* [Your goal]:
Please pick out every line below that contains the word "Objetivos", and copy each one. Case counts.

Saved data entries
● ● ● ●

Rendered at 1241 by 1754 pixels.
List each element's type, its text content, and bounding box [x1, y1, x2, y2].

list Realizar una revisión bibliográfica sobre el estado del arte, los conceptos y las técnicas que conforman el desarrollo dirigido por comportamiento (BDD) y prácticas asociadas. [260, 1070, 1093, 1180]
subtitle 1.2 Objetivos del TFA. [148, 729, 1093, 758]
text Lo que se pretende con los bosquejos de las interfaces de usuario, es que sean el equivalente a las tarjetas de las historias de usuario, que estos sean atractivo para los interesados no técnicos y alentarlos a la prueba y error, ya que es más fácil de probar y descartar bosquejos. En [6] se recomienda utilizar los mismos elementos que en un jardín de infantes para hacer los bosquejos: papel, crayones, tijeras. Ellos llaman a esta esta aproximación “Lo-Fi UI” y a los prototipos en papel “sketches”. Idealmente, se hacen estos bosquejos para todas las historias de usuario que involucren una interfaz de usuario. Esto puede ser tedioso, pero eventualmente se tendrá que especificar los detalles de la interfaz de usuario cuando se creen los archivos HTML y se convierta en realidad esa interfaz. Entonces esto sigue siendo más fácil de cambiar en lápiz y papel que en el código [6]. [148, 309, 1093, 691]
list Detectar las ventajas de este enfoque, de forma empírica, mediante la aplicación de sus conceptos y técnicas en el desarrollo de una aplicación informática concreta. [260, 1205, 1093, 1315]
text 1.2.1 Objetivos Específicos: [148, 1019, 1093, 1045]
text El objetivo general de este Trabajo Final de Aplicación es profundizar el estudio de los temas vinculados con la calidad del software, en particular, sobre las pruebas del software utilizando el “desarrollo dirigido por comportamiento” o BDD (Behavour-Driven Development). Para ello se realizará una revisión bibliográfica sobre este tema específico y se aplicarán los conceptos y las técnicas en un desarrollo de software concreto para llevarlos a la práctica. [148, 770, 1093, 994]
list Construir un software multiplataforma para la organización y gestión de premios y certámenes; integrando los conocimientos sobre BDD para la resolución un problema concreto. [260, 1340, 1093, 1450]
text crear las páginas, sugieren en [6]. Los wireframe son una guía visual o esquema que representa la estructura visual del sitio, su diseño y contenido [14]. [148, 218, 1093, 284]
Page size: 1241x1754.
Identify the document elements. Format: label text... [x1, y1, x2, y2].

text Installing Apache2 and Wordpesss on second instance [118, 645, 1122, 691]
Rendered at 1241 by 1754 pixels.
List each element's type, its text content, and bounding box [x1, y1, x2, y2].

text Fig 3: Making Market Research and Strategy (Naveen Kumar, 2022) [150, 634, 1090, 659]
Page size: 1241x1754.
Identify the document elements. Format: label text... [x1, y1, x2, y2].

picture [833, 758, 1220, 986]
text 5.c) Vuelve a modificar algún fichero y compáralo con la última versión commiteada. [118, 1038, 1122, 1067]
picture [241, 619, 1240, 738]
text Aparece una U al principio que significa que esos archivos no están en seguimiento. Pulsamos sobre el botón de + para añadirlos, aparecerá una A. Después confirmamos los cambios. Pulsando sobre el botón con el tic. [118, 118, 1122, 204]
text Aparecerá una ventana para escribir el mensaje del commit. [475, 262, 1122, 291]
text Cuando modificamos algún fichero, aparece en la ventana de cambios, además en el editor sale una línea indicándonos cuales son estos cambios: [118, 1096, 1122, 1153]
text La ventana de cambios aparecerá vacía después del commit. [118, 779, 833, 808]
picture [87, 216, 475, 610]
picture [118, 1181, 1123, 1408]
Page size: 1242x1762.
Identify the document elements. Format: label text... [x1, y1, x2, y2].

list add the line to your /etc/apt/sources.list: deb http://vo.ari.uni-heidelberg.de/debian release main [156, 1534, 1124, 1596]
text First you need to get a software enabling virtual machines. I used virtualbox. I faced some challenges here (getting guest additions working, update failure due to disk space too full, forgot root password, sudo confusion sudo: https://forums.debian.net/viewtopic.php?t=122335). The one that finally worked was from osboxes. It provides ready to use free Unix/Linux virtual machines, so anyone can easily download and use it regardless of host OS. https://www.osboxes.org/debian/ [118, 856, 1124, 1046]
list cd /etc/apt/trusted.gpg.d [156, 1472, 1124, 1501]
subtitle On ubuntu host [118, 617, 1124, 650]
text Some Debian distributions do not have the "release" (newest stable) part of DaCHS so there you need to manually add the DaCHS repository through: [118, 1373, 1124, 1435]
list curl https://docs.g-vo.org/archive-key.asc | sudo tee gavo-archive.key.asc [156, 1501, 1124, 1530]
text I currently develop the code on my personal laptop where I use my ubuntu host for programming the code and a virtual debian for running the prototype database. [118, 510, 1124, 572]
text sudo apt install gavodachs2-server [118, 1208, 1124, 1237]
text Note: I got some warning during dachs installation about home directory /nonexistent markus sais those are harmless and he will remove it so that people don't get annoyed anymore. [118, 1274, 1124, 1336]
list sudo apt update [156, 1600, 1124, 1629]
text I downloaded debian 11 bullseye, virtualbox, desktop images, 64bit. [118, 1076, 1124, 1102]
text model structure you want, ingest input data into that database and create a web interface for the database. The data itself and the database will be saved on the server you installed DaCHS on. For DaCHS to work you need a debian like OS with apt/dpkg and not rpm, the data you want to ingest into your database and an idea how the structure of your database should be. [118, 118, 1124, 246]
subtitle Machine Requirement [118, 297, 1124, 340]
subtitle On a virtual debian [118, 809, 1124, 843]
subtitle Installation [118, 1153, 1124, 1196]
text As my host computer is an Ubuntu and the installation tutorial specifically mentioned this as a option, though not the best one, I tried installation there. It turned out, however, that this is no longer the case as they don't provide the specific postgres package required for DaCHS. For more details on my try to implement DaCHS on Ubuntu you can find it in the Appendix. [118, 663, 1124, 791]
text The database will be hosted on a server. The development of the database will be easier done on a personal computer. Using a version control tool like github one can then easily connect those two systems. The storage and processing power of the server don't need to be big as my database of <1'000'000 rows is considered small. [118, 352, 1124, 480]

● ● ● ●

* [Task answer]:
subtitle 1.2 Objetivos del TFA. [148, 729, 1093, 758]
text 1.2.1 Objetivos Específicos: [148, 1019, 1093, 1045]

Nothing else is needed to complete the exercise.